Saved entries:
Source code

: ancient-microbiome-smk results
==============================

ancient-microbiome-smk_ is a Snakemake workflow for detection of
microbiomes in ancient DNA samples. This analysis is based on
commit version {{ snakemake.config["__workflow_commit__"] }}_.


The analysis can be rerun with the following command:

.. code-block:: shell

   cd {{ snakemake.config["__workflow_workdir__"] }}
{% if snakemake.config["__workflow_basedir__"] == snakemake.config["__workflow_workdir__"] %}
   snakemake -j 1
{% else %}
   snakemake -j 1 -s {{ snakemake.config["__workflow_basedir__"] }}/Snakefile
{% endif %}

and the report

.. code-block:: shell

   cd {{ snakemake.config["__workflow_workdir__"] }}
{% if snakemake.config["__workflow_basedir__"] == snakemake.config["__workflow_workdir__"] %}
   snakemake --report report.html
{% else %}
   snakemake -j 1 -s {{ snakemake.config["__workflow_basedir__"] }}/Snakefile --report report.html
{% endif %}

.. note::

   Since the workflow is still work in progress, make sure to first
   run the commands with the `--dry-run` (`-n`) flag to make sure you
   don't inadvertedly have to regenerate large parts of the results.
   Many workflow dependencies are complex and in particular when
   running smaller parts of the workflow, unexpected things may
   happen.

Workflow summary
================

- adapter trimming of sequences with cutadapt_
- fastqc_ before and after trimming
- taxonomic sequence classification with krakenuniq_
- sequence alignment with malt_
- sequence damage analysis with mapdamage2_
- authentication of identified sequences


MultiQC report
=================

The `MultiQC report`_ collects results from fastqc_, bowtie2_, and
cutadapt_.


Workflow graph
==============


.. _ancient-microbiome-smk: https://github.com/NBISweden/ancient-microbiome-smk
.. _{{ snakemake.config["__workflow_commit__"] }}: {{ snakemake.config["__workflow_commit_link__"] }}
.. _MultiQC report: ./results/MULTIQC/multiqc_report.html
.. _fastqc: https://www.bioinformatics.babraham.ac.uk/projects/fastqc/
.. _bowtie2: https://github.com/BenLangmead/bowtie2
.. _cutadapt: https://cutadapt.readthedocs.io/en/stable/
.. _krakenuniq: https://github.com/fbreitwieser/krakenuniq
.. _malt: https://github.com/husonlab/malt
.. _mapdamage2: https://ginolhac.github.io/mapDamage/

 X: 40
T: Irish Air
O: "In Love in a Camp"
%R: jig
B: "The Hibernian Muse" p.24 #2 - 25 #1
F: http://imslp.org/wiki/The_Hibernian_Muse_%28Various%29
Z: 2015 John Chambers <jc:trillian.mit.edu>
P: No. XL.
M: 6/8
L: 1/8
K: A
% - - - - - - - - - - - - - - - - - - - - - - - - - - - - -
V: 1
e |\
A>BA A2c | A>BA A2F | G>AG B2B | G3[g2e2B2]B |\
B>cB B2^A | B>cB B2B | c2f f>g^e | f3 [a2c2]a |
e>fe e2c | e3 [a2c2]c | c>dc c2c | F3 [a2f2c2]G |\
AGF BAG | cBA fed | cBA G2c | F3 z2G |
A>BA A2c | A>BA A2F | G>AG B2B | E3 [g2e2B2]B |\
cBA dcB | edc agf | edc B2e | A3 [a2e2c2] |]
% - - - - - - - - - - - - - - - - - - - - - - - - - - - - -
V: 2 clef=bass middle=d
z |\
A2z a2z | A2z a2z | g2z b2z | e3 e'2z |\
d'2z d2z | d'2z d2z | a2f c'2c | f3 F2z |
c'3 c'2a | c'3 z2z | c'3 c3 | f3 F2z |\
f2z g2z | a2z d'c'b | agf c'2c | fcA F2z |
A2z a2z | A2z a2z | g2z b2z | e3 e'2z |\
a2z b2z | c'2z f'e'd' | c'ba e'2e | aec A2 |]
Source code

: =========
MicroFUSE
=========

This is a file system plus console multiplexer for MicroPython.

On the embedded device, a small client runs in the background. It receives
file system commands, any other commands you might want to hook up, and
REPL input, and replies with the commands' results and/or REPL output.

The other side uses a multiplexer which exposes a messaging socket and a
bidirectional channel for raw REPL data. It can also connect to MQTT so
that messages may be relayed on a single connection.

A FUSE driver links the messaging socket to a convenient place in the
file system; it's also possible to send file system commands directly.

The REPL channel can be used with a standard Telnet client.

Exercise aim
Every single line of the data above must be set down again exactly.

Solution
Source code

: ancient-microbiome-smk results
==============================

ancient-microbiome-smk_ is a Snakemake workflow for detection of
microbiomes in ancient DNA samples. This analysis is based on
commit version {{ snakemake.config["__workflow_commit__"] }}_.


The analysis can be rerun with the following command:

.. code-block:: shell

   cd {{ snakemake.config["__workflow_workdir__"] }}
{% if snakemake.config["__workflow_basedir__"] == snakemake.config["__workflow_workdir__"] %}
   snakemake -j 1
{% else %}
   snakemake -j 1 -s {{ snakemake.config["__workflow_basedir__"] }}/Snakefile
{% endif %}

and the report

.. code-block:: shell

   cd {{ snakemake.config["__workflow_workdir__"] }}
{% if snakemake.config["__workflow_basedir__"] == snakemake.config["__workflow_workdir__"] %}
   snakemake --report report.html
{% else %}
   snakemake -j 1 -s {{ snakemake.config["__workflow_basedir__"] }}/Snakefile --report report.html
{% endif %}

.. note::

   Since the workflow is still work in progress, make sure to first
   run the commands with the `--dry-run` (`-n`) flag to make sure you
   don't inadvertedly have to regenerate large parts of the results.
   Many workflow dependencies are complex and in particular when
   running smaller parts of the workflow, unexpected things may
   happen.

Workflow summary
================

- adapter trimming of sequences with cutadapt_
- fastqc_ before and after trimming
- taxonomic sequence classification with krakenuniq_
- sequence alignment with malt_
- sequence damage analysis with mapdamage2_
- authentication of identified sequences


MultiQC report
=================

The `MultiQC report`_ collects results from fastqc_, bowtie2_, and
cutadapt_.


Workflow graph
==============


.. _ancient-microbiome-smk: https://github.com/NBISweden/ancient-microbiome-smk
.. _{{ snakemake.config["__workflow_commit__"] }}: {{ snakemake.config["__workflow_commit_link__"] }}
.. _MultiQC report: ./results/MULTIQC/multiqc_report.html
.. _fastqc: https://www.bioinformatics.babraham.ac.uk/projects/fastqc/
.. _bowtie2: https://github.com/BenLangmead/bowtie2
.. _cutadapt: https://cutadapt.readthedocs.io/en/stable/
.. _krakenuniq: https://github.com/fbreitwieser/krakenuniq
.. _malt: https://github.com/husonlab/malt
.. _mapdamage2: https://ginolhac.github.io/mapDamage/

 X: 40
T: Irish Air
O: "In Love in a Camp"
%R: jig
B: "The Hibernian Muse" p.24 #2 - 25 #1
F: http://imslp.org/wiki/The_Hibernian_Muse_%28Various%29
Z: 2015 John Chambers <jc:trillian.mit.edu>
P: No. XL.
M: 6/8
L: 1/8
K: A
% - - - - - - - - - - - - - - - - - - - - - - - - - - - - -
V: 1
e |\
A>BA A2c | A>BA A2F | G>AG B2B | G3[g2e2B2]B |\
B>cB B2^A | B>cB B2B | c2f f>g^e | f3 [a2c2]a |
e>fe e2c | e3 [a2c2]c | c>dc c2c | F3 [a2f2c2]G |\
AGF BAG | cBA fed | cBA G2c | F3 z2G |
A>BA A2c | A>BA A2F | G>AG B2B | E3 [g2e2B2]B |\
cBA dcB | edc agf | edc B2e | A3 [a2e2c2] |]
% - - - - - - - - - - - - - - - - - - - - - - - - - - - - -
V: 2 clef=bass middle=d
z |\
A2z a2z | A2z a2z | g2z b2z | e3 e'2z |\
d'2z d2z | d'2z d2z | a2f c'2c | f3 F2z |
c'3 c'2a | c'3 z2z | c'3 c3 | f3 F2z |\
f2z g2z | a2z d'c'b | agf c'2c | fcA F2z |
A2z a2z | A2z a2z | g2z b2z | e3 e'2z |\
a2z b2z | c'2z f'e'd' | c'ba e'2e | aec A2 |]
Source code

: =========
MicroFUSE
=========

This is a file system plus console multiplexer for MicroPython.

On the embedded device, a small client runs in the background. It receives
file system commands, any other commands you might want to hook up, and
REPL input, and replies with the commands' results and/or REPL output.

The other side uses a multiplexer which exposes a messaging socket and a
bidirectional channel for raw REPL data. It can also connect to MQTT so
that messages may be relayed on a single connection.

A FUSE driver links the messaging socket to a convenient place in the
file system; it's also possible to send file system commands directly.

The REPL channel can be used with a standard Telnet client.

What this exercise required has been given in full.